Transparent window coatings that keep buildings and cars cool on sunny days. Devices that could more than triple solar cell efficiencies. Thin, lightweight shields that block thermal detection. These are potential applications for a thin, flexible, light-absorbing material developed by engineers at the University of California San Diego.
The material, called a near-perfect broadband absorber, absorbs more than 87 percent of near-infrared light (1,200 to 2,200 nanometer wavelengths), with 98 percent absorption at 1,550 nanometers, the wavelength for fiber optic communication. The material is capable of absorbing light from every angle. It also can theoretically be customized to absorb certain wavelengths of light while letting others pass through.
Materials that “perfectly” absorb light already exist, but they are bulky and can break when bent. They also cannot be controlled to absorb only a selected range of wavelengths, which is a disadvantage for certain applications. Imagine if a window coating used for cooling not only blocked infrared radiation, but also normal light and radio waves that transmit television and radio programs.
By developing a novel nanoparticle-based design, a team led by professors Zhaowei Liu and Donald Sirbuly at the UC San Diego Jacobs School of Engineering has created a broadband absorber that’s thin, flexible and tunable.
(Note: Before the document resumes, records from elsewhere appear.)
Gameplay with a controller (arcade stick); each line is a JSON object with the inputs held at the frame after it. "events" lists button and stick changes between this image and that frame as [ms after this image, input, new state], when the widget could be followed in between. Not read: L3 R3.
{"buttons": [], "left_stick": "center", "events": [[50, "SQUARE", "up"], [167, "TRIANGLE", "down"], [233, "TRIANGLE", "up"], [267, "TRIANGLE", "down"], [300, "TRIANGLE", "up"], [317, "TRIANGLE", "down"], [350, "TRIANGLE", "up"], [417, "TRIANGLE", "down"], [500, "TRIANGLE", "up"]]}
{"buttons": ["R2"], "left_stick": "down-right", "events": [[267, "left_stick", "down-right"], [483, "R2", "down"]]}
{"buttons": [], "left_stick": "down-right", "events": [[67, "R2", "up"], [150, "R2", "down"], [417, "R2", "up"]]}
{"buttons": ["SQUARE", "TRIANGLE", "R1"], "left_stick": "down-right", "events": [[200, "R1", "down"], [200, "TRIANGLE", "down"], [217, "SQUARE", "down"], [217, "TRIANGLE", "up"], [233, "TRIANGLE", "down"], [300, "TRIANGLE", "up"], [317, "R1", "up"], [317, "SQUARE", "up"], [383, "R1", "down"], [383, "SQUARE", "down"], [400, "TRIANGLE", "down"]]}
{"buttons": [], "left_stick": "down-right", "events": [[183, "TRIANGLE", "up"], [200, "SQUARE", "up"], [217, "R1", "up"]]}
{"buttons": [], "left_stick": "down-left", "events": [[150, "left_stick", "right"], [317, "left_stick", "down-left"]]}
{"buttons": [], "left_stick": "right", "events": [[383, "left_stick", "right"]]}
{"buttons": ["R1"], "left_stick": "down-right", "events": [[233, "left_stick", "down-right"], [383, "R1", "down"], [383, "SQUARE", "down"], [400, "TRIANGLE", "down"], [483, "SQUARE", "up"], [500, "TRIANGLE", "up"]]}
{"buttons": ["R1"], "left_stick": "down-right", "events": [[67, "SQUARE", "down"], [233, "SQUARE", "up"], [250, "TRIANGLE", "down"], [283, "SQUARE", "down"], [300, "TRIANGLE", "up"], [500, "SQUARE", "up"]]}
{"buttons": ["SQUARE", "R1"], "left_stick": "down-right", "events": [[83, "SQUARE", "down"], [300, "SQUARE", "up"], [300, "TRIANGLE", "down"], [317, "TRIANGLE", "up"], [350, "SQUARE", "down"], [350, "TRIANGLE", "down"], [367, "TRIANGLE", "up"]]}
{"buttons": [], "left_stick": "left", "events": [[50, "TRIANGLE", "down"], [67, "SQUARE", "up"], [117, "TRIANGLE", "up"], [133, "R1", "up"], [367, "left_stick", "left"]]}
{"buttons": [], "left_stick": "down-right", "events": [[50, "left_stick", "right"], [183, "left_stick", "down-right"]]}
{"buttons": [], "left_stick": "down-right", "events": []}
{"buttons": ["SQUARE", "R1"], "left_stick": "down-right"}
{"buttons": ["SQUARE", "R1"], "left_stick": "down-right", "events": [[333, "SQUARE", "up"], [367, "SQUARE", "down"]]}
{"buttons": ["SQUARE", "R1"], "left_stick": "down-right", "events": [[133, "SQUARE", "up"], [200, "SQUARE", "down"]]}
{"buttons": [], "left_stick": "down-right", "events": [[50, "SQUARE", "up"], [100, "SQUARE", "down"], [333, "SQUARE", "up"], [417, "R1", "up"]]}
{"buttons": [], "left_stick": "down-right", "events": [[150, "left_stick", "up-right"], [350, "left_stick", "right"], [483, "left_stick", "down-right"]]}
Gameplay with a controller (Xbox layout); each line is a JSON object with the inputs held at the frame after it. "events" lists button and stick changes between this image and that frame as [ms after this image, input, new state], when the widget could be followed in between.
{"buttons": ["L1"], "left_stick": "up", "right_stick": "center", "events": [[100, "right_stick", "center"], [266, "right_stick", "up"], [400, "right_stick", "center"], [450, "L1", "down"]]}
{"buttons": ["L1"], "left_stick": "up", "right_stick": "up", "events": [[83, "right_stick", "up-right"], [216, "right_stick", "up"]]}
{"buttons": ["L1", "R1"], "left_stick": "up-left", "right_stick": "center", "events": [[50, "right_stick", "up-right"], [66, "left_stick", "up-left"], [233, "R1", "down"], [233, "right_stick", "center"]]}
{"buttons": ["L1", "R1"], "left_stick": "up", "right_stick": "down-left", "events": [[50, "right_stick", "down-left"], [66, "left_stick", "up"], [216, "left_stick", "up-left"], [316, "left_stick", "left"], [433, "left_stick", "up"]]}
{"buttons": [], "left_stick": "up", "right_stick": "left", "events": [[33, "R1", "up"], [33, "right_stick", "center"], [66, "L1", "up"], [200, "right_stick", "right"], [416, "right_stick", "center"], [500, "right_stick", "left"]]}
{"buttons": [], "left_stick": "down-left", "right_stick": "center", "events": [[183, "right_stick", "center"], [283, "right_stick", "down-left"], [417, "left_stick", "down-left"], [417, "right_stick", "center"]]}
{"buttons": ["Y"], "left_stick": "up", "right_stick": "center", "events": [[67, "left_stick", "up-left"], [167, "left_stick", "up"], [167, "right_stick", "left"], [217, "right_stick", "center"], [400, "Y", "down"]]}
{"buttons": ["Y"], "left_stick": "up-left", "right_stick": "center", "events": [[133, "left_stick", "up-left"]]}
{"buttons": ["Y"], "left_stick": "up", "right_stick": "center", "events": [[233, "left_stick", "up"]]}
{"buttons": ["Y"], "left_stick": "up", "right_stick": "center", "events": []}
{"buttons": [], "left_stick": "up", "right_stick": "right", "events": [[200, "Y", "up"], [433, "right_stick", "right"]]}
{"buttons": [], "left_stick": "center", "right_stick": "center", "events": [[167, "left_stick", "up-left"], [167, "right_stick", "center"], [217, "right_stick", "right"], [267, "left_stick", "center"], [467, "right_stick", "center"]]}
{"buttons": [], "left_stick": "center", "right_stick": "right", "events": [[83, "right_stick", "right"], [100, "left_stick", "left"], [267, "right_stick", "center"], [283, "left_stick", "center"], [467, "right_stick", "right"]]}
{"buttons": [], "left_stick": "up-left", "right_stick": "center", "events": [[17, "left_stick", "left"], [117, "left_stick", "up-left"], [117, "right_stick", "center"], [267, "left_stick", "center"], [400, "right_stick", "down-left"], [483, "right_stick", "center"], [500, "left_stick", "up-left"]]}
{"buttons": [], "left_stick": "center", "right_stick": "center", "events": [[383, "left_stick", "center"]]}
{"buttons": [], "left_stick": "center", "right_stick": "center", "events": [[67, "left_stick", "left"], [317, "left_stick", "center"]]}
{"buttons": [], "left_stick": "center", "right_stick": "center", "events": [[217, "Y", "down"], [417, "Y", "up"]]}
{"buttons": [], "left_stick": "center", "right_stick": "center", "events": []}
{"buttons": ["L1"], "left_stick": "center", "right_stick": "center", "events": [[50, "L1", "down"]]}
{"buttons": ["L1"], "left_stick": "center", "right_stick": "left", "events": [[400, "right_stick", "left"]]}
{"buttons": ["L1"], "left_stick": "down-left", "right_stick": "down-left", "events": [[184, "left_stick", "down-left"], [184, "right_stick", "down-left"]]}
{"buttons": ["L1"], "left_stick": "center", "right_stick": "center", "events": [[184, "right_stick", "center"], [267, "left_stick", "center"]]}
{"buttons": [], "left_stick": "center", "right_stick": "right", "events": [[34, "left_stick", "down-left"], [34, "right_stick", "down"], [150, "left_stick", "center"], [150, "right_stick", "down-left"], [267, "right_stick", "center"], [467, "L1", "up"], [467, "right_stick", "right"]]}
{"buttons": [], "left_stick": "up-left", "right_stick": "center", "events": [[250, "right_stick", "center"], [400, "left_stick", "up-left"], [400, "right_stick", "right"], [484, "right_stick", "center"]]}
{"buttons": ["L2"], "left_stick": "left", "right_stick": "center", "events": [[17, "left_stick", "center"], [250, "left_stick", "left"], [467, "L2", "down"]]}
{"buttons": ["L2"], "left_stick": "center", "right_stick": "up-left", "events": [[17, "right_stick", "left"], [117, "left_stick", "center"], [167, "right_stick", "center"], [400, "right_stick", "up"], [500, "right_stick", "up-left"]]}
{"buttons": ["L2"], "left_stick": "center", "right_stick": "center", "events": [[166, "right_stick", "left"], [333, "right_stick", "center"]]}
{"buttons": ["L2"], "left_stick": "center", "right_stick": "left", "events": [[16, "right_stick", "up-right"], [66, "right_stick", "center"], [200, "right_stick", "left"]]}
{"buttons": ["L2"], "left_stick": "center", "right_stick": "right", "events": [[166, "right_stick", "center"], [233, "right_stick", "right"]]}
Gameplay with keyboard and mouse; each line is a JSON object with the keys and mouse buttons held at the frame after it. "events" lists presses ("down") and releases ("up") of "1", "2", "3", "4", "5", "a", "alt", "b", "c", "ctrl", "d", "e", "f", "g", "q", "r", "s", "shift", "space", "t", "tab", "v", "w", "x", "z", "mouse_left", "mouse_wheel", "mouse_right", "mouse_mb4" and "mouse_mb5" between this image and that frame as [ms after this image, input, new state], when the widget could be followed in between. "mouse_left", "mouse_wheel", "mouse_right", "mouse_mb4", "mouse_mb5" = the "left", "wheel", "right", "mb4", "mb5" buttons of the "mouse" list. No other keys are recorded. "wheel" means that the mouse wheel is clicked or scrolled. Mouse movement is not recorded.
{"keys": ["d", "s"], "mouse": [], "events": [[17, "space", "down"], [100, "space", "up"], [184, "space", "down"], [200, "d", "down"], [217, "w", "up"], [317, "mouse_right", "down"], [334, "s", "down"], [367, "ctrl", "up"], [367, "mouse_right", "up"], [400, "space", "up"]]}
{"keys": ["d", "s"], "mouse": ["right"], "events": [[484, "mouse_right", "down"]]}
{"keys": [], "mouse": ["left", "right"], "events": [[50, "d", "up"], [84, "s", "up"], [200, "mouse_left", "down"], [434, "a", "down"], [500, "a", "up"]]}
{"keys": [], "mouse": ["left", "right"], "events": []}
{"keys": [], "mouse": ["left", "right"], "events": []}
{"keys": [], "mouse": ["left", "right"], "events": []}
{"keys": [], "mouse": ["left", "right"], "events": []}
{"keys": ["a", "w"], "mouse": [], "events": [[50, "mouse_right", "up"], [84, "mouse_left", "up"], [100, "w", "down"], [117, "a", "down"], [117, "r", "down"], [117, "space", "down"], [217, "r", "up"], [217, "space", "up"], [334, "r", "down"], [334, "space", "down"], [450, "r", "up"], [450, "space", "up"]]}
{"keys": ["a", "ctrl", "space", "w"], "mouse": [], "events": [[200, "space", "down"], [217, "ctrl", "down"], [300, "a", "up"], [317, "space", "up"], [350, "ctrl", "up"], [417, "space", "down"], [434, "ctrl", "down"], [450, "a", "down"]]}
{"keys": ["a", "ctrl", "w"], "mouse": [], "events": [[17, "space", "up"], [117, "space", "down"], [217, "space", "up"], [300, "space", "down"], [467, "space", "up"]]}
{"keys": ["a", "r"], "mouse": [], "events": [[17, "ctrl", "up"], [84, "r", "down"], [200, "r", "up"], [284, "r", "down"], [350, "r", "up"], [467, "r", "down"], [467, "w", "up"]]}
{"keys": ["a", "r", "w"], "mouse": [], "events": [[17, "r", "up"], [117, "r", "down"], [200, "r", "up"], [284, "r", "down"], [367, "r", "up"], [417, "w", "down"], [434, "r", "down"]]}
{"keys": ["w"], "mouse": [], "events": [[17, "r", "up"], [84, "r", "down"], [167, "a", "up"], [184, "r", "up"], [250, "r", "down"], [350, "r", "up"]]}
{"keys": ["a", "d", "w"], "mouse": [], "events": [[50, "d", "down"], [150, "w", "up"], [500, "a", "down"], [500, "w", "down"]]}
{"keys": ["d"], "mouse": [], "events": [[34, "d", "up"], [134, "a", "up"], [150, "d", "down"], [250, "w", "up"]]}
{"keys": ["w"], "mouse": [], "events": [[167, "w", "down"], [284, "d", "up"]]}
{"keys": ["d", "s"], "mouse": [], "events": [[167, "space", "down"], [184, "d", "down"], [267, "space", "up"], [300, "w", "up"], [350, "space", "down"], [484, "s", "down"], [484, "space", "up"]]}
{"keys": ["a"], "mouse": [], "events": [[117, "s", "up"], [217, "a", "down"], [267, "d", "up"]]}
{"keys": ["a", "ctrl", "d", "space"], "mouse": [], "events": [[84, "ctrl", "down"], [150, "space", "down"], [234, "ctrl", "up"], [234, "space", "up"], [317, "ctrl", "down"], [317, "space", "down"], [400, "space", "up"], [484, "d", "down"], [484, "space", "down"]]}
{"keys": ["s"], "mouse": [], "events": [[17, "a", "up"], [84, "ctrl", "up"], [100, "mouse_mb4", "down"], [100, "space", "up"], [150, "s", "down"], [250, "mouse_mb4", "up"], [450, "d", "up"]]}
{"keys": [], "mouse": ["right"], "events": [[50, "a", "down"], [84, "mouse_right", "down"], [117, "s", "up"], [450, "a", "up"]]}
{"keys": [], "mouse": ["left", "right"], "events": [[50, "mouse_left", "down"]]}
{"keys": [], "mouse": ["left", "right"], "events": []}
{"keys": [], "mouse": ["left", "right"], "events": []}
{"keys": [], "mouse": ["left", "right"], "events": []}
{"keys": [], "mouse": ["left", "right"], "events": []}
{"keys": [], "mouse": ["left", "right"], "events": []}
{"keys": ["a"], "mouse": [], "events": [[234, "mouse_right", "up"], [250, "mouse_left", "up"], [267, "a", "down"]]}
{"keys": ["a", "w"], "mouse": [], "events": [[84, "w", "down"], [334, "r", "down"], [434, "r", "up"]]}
The work was published online on Jan. 24 in Proceedings of the National Academy of Sciences.
“This material offers broadband, yet selective absorption that could be tuned to distinct parts of the electromagnetic spectrum,” Liu said.
The absorber relies on optical phenomena known as surface plasmon resonances, which are collective movements of free electrons that occur on the surface of metal nanoparticles upon interaction with certain wavelengths of light. Metal nanoparticles can carry a lot of free electrons, so they exhibit strong surface plasmon resonance — but mainly in visible light, not in the infrared.
UC San Diego engineers reasoned that if they could change the number of free electron carriers, they could tune the material’s surface plasmon resonance to different wavelengths of light. “Make this number lower, and we can push the plasmon resonance to the infrared. Make the number higher, with more electrons, and we can push the plasmon resonance to the ultraviolet region,” Sirbuly said. The problem with this approach is that it is difficult to do in metals.
To address this challenge, engineers designed and built an absorber from materials that could be modified, or doped, to carry a different amount of free electrons: semiconductors. Researchers used a semiconductor called zinc oxide, which has a moderate number of free electrons, and combined it with its metallic version, aluminum-doped zinc oxide, which houses a high number of free electrons — not as much as an actual metal, but enough to give it plasmonic properties in the infrared.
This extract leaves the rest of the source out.